NEW YORK — With a scowl on his face, former President Donald Trump took the witness stand Monday morning to testify in a $250 million civil fraud trial in which he stands accused of fraudulently inflating his net worth to gain favorable terms from banks and insurers.
In a navy suit, royal blue tie and light blue shirt, Trump raised his right hand to be sworn in, then sat at the witness stand, his shoulders hunched.
He sat just a few feet from the judge, Justice Arthur Engoron, whom Trump has called “tyrannical and unhinged,” and the judge’s law clerk, who has been a long-running target of the ex-president, earning him a gag order. As the proceedings got underway Monday morning, Trump began answering questions from a lawyer for the New York attorney general’s office, which brought the case against Trump and called him to testify.
On his way into the courtroom, he told reporters, “These are political operatives that I am going to be dealing with right now.”
“It is a political warfare, as you would call it, or political lawfare, and I have a lot of names for it,” he said, “but it is usually something that takes place in third-world countries and banana republics.”
Lawyers for the attorney general’s office are expected to ask Trump primarily about his level of involvement with financial statements valuing his net worth and whether he directed the people creating those statements to inflate the figures.
He will likely face questions about the reporting structure of the Trump Organization and how that changed after he became president, as well as whether he intended for banks and insurers to rely on the allegedly fraudulent financial documents.
Before entering the courtroom, New York Attorney General Tish James told reporters: “I think it’s going to be an interesting day, but numbers and facts matter.”

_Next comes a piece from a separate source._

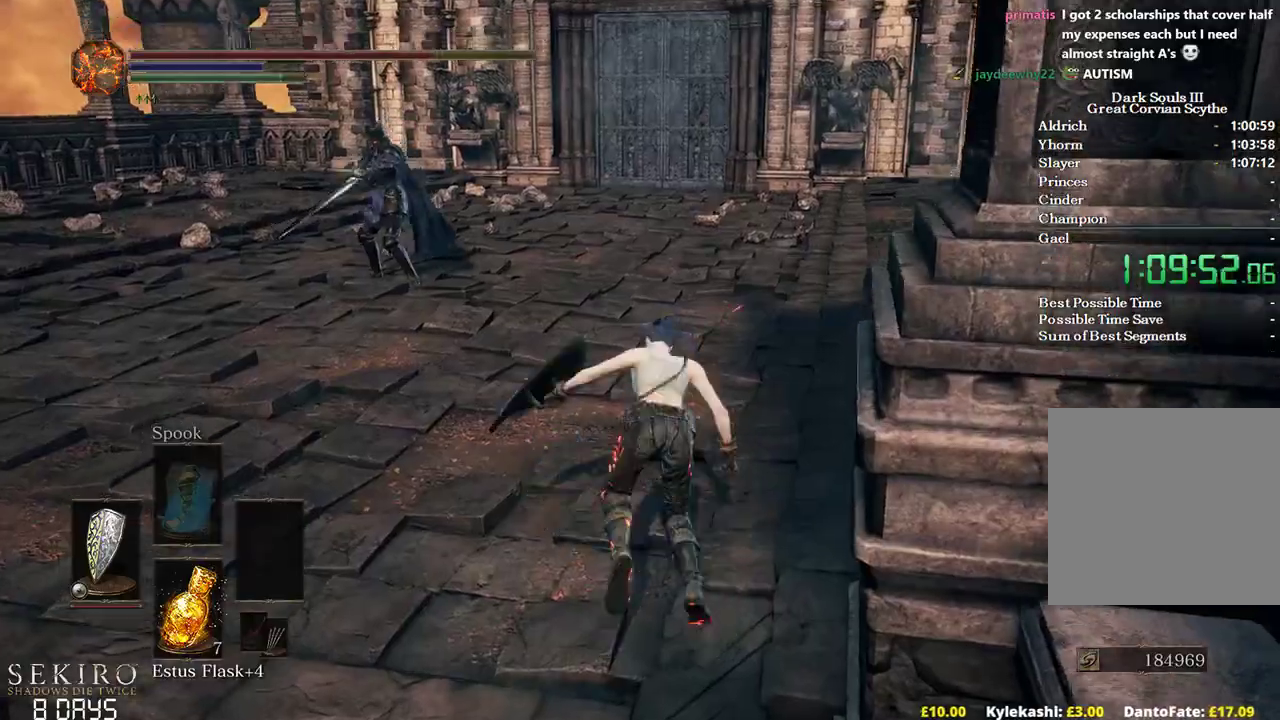
{"buttons": ["B"], "left_stick": "up", "right_stick": "center", "events": [[83, "B", "down"], [367, "right_stick", "center"]]}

Reporters began lining up outside the courthouse on Sunday afternoon around 5 p.m. in hopes of snagging one of the seats in the courtroom to observe Trump’s testimony the next morning.
Trump’s testimony comes as he is campaigning for the Republican nomination for president, and on Sunday, he used his upcoming turn on the witness stand as part of a fundraising effort, saying in a campaign email that “I am being forced to take the witness stand tomorrow in a SHAM trial in New York City where an extremely anti-Trump Attorney General is trying to impose the ‘corporate death penalty’ upon me and even my family.”
His testimony Monday was technically the second time Trump has taken the stand during the month-old trial. In late October, he testified for several minutes about out-of-court statements about the clerk, Allison Greenfield, which resulted in the judge issuing the second of two fines for violating the gag order.